* EXERCISE GOAL:
Make an exact copy of the records, and keep the pictures out of it.

* RECORDS SHOWN:

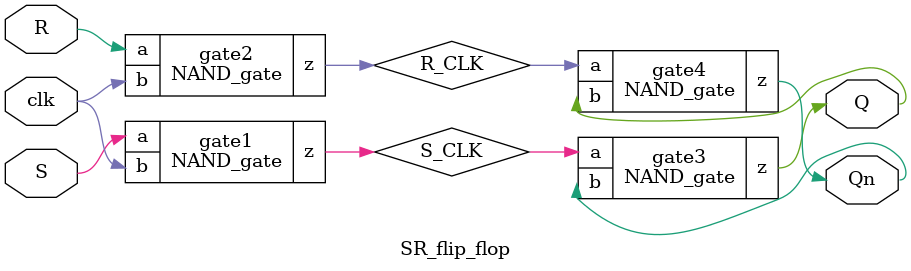
<source format=v>
`timescale 1ns / 1ps
module NAND_gate(input a, input b, output z);
    assign z = ~(a & b);
endmodule

module SR_latch(input S, input R, output Q, output Qn);
    //intermediate wires
    wire S_nand;
    wire R_nand;
    
    //instantuate NAND gates
    NAND_gate gate1(S,S,S_nand);
    NAND_gate gate2(R,R,R_nand);
    NAND_gate gate3(S_nand, Qn, Q);
    NAND_gate gate4(R_nand, Q, Qn);
endmodule

module SR_latch_EN(input S, input R, input EN, output Q, output Qn);
    //intermediate wires
    wire SEN;
    wire REN;
    
    NAND_gate gate1(S, EN, SEN);
    NAND_gate gate2(R, EN, REN);
    NAND_gate gate3(SEN, Qn, Q);
    NAND_gate gate4(REN, Q, Qn);
endmodule

module SR_flip_flop(input S, input R, input clk, output Q, output Qn);
    //intermediate wires
    wire S_CLK;
    wire R_CLK;
    
    NAND_gate gate1(S, clk, S_CLK);
    NAND_gate gate2(R, clk, R_CLK);
    NAND_gate gate3(S_CLK, Qn, Q);
    NAND_gate gate4(R_CLK, Q, Qn);
 
endmodule
</source>
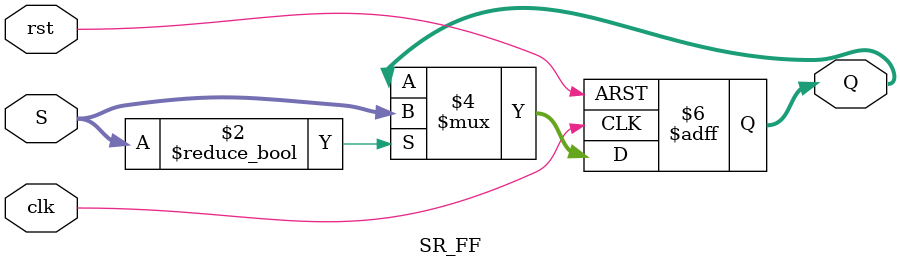
<source format=v>
`timescale 1ns / 1ps


module SR_FF #(parameter WIDTH=32) (
    input clk, rst,
    input [WIDTH-1:0] S,
    output reg [WIDTH-1:0] Q );

    initial Q <= 0;
    always @ ( posedge clk, posedge rst ) begin
        if(rst) begin 
            Q <= 0;
        end else if(S) begin
            Q <= S;
        end 
    end

endmodule

</source>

* RESPONSE:
<source format=v>
`timescale 1ns / 1ps
module NAND_gate(input a, input b, output z);
    assign z = ~(a & b);
endmodule

module SR_latch(input S, input R, output Q, output Qn);
    //intermediate wires
    wire S_nand;
    wire R_nand;
    
    //instantuate NAND gates
    NAND_gate gate1(S,S,S_nand);
    NAND_gate gate2(R,R,R_nand);
    NAND_gate gate3(S_nand, Qn, Q);
    NAND_gate gate4(R_nand, Q, Qn);
endmodule

module SR_latch_EN(input S, input R, input EN, output Q, output Qn);
    //intermediate wires
    wire SEN;
    wire REN;
    
    NAND_gate gate1(S, EN, SEN);
    NAND_gate gate2(R, EN, REN);
    NAND_gate gate3(SEN, Qn, Q);
    NAND_gate gate4(REN, Q, Qn);
endmodule

module SR_flip_flop(input S, input R, input clk, output Q, output Qn);
    //intermediate wires
    wire S_CLK;
    wire R_CLK;
    
    NAND_gate gate1(S, clk, S_CLK);
    NAND_gate gate2(R, clk, R_CLK);
    NAND_gate gate3(S_CLK, Qn, Q);
    NAND_gate gate4(R_CLK, Q, Qn);
 
endmodule
</source>
<source format=v>
`timescale 1ns / 1ps


module SR_FF #(parameter WIDTH=32) (
    input clk, rst,
    input [WIDTH-1:0] S,
    output reg [WIDTH-1:0] Q );

    initial Q <= 0;
    always @ ( posedge clk, posedge rst ) begin
        if(rst) begin 
            Q <= 0;
        end else if(S) begin
            Q <= S;
        end 
    end

endmodule

</source>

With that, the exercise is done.